#!/usr/bin/env python3
"""
Construit le dataset séquentiel LSTM à partir des klines 1m et du combined dataset.
Sauvegarde en .npz compact pour transfert vers le PC GPU.

Usage:
    python build_lstm_sequences.py
    # → data/lstm_sequences.npz (~150 MB)
"""
import json
import os
import sys
import time
from pathlib import Path

import numpy as np
import pandas as pd

# Import deep_model's sequence builder
from deep_model import build_sequence_features, SURGE_TYPE_MAP, N_SEQUENCE_FEATURES

PROJECT_DIR = Path(__file__).parent
DATA_DIR = PROJECT_DIR / "data"
KLINES_DIR = DATA_DIR / "klines_1m"
SEQ_LEN = 60  # 60 minutes de contexte


def main():
    print(f"\n{'═'*60}")
    print(f"  🧠 Build LSTM Sequence Dataset")
    print(f"{'═'*60}")

    # Load combined dataset
    combined_path = DATA_DIR / "combined_training_dataset.parquet"
    if not combined_path.exists():
        print("  ❌ combined_training_dataset.parquet not found")
        sys.exit(1)

    dataset = pd.read_parquet(combined_path)
    print(f"  📂 Dataset: {len(dataset)} samples")
    print(f"  📂 Klines dir: {KLINES_DIR} ({len(list(KLINES_DIR.glob('*.parquet')))} files)")

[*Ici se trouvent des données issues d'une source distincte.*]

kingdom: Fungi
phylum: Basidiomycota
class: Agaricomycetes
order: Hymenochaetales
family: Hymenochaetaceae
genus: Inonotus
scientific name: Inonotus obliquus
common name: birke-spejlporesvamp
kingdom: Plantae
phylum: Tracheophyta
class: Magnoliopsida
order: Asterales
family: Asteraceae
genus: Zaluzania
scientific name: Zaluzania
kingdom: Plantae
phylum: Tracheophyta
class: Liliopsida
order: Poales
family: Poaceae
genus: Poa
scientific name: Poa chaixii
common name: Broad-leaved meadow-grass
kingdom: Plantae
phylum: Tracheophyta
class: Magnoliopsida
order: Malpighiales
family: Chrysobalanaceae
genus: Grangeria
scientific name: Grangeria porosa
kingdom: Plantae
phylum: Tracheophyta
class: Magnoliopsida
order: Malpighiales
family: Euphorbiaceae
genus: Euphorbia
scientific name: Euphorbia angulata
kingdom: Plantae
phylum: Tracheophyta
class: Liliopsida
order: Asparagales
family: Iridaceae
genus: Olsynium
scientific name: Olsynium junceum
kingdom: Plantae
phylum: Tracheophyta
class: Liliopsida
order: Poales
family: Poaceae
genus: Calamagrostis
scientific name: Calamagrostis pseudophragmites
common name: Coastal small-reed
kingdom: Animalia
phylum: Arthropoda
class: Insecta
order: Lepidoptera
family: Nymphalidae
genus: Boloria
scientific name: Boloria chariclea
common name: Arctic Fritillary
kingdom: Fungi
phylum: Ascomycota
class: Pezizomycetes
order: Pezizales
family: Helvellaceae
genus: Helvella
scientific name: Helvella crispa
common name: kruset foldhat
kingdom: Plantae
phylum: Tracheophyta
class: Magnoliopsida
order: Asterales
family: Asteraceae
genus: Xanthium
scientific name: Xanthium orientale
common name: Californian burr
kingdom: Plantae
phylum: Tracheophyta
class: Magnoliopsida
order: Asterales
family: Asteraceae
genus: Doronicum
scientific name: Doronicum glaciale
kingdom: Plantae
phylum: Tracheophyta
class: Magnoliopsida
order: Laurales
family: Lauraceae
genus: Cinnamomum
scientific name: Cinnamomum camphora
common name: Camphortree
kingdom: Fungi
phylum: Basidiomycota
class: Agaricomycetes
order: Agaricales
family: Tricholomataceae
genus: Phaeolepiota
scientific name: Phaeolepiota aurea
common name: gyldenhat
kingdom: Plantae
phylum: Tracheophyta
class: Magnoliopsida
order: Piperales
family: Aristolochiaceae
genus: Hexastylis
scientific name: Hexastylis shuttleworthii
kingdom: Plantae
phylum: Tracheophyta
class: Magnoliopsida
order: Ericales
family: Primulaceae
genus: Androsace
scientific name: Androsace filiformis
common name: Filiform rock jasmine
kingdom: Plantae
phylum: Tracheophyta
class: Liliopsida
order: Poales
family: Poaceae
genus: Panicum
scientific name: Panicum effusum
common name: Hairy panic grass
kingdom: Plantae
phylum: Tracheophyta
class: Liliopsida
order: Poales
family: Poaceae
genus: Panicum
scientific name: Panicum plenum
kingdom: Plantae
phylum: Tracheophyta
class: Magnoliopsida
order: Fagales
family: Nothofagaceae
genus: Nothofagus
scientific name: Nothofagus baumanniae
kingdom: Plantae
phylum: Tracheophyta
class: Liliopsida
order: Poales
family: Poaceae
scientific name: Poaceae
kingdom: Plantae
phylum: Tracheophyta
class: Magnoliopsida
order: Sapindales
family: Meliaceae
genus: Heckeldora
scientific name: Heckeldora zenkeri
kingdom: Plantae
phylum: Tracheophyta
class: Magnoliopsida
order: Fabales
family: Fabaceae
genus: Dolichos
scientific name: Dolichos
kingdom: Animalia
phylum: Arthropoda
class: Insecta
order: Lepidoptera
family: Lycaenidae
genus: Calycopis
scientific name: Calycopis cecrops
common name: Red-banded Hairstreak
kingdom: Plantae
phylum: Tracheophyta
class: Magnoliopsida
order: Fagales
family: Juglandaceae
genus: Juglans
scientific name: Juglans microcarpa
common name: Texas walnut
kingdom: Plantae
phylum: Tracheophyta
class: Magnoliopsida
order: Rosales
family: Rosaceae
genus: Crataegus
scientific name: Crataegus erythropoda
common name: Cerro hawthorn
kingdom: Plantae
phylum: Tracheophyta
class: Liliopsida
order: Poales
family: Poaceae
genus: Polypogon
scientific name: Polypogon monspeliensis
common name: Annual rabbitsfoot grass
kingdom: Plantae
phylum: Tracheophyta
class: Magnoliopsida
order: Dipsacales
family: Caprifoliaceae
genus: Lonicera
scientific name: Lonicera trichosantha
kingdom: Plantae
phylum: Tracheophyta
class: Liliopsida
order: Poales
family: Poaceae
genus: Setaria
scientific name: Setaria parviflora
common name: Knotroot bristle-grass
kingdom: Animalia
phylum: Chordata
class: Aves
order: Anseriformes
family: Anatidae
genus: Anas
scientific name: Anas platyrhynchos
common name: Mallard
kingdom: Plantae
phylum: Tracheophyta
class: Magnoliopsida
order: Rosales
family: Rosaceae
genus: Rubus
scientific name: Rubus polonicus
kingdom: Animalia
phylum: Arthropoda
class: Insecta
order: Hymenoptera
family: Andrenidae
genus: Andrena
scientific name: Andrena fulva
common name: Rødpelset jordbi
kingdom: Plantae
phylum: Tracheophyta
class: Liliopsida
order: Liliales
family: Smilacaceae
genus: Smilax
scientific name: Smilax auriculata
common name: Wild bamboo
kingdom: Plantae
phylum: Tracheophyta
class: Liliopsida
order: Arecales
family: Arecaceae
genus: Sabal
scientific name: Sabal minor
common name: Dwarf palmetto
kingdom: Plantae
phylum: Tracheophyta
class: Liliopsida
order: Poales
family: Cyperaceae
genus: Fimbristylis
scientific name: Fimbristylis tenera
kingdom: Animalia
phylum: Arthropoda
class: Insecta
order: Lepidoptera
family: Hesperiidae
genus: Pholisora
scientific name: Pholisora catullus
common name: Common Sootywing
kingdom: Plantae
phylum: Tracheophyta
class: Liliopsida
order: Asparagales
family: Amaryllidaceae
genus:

    # Sort by entry_time to maintain temporal order
    dataset = dataset.sort_values("entry_time").reset_index(drop=True)

    # Pre-load klines (with cache)
    klines_cache = {}
    X_list = []
    surge_list = []
    y_list = []
    pnl_list = []
    indices = []  # To track which dataset rows have sequences
    skipped = 0

    t0 = time.time()

    for i in range(len(dataset)):
        row = dataset.iloc[i]
        symbol = row["symbol"]
        entry_time = row["entry_time"]

        # Load klines for this symbol
        if symbol not in klines_cache:
            parquet_path = KLINES_DIR / f"{symbol}.parquet"
            if not parquet_path.exists():
                # Try USDT/USDC fallback
                alt_symbol = (symbol.replace("USDC", "USDT")
                              if symbol.endswith("USDC")
                              else symbol.replace("USDT", "USDC"))
                alt_path = KLINES_DIR / f"{alt_symbol}.parquet"
                if alt_path.exists():
                    parquet_path = alt_path
                else:
                    klines_cache[symbol] = None

            if symbol not in klines_cache:
                try:
                    klines_cache[symbol] = pd.read_parquet(parquet_path)
                except Exception:
                    klines_cache[symbol] = None

        df_klines = klines_cache[symbol]
        if df_klines is None:
            skipped += 1
            continue

        # Convert entry_time to ms timestamp
        try:
            ts_ms = int(pd.Timestamp(entry_time).timestamp() * 1000)
        except Exception:
            skipped += 1
            continue

        # Build sequence
        seq = build_sequence_features(df_klines, ts_ms, SEQ_LEN)
        if seq is None:
            skipped += 1
            continue

        X_list.append(seq)
        surge_type = row.get("surge_type", "UNKNOWN")
        surge_list.append(SURGE_TYPE_MAP.get(surge_type, 3))
        y_list.append(int(row["target_profitable"]))
        pnl_list.append(float(row.get("target_pnl_pct", 0)))
        indices.append(i)

        if (i + 1) % 2000 == 0:
            elapsed = time.time() - t0
            rate = (i + 1) / elapsed
            eta = (len(dataset) - i - 1) / rate
            print(f"  Processed {i + 1}/{len(dataset)} "
                  f"({len(X_list)} sequences, {skipped} skipped) "
                  f"[{elapsed:.0f}s, ETA {eta:.0f}s]")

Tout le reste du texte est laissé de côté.